Title An Anthropomorphic Perspective for Audiovisual Speech Synthesis
Author Samuel Silva, António J. S. Teixeira
Booktitle Proc. BIOSIGNALS
Address Porto, Portugal
Month February
Year 2017
In speech communication, both the auditory and visual streams play an important role, ensuring both a certain level of redundancy (e.g., lip movement) and transmission of complementary information (e.g., to emphasize a word). The common current approach to audiovisual speech synthesis, generally based on data-driven methods, yields good results, but relies on models controlled by parameters that do not relate with how humans do it, being hard to interpret and adding little to our understanding of the human speech production apparatus.

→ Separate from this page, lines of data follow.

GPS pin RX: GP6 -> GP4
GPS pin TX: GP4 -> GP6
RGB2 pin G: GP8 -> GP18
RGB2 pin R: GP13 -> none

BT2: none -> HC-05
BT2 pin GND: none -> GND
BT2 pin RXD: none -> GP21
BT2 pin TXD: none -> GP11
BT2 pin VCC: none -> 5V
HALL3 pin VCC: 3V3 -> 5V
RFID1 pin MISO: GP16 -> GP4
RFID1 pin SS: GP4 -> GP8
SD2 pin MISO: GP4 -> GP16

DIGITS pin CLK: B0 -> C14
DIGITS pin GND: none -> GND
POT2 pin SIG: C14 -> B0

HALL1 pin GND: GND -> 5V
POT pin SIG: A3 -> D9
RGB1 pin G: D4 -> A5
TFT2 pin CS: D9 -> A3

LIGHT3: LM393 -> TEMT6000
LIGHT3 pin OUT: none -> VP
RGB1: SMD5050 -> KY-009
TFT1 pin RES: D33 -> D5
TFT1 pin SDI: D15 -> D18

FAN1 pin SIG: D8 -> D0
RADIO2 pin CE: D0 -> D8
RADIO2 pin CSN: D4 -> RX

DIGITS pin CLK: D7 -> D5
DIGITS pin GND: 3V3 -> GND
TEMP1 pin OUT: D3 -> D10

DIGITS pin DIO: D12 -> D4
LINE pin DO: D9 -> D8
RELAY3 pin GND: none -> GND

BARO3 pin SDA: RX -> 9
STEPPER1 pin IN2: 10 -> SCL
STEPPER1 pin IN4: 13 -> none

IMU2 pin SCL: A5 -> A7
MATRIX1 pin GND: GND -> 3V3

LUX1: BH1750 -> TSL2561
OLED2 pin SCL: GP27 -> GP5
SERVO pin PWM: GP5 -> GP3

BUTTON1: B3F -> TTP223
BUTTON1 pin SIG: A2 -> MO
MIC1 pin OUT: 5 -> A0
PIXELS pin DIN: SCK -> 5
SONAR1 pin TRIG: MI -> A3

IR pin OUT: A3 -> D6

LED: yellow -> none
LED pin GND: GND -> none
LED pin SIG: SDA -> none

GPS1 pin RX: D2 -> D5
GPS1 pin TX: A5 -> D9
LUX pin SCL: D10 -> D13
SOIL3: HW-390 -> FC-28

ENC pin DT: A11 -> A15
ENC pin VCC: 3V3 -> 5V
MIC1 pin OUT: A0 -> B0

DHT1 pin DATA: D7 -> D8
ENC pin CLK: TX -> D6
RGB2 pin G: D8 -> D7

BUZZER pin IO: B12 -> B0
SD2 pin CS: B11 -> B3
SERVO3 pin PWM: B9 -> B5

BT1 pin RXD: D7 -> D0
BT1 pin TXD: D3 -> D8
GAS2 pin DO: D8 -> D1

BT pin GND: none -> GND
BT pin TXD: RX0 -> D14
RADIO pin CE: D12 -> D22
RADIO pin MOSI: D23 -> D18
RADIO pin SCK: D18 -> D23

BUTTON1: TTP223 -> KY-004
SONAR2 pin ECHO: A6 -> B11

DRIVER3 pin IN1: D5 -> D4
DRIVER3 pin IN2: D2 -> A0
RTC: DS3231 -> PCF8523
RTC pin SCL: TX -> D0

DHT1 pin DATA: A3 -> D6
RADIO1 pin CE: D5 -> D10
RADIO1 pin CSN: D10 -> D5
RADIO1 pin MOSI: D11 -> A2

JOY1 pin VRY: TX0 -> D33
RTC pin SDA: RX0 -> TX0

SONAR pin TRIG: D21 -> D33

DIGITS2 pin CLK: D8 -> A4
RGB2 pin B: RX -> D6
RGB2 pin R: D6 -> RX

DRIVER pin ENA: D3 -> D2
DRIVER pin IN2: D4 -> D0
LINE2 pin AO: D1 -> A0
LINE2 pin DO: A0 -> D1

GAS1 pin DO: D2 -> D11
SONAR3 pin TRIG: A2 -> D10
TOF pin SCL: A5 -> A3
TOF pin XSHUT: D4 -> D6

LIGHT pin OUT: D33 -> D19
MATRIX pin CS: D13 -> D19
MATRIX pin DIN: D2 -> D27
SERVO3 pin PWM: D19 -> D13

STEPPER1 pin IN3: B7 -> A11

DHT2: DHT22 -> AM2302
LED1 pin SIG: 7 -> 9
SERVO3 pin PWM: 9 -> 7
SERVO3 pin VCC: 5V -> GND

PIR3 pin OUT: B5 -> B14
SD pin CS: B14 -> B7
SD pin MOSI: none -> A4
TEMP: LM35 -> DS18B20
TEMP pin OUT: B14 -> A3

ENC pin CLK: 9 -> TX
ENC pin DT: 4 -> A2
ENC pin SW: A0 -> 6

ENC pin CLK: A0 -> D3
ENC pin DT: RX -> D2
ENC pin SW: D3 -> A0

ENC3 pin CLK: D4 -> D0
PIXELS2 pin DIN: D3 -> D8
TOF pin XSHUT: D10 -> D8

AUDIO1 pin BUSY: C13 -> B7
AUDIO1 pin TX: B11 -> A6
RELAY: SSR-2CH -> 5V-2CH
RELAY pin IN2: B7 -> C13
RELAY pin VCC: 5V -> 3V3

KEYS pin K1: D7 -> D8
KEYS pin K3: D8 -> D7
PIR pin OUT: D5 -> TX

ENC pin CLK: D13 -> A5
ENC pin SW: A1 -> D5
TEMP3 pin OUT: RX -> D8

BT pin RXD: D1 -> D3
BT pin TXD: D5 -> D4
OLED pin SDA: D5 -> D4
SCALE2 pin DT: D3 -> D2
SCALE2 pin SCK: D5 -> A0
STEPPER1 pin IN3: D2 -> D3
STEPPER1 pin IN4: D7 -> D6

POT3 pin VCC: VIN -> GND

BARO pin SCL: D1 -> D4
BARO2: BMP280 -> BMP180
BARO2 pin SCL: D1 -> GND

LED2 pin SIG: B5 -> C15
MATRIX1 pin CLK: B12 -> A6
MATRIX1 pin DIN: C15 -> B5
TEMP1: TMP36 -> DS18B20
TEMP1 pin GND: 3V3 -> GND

Modelling the actual system, adopting an anthropomorphic perspective would provide a myriad of novel research paths. This article proposes a conceptual framework to support research and development of an articulatory-based audiovisual speech synthesis system. The core idea is that the speech production system is modelled to produce articulatory parameters with anthropomorphic meaning (e.g., lip opening) driving the synthesis of both the auditory and visual streams. A first instantiation of the framework for European Portuguese illustrates its viability and constitutes an important tool for research in speech production and the deployment of audiovisual speech synthesis in multimodal interaction scenarios, of the utmost relevance for the current and future complex services and applications.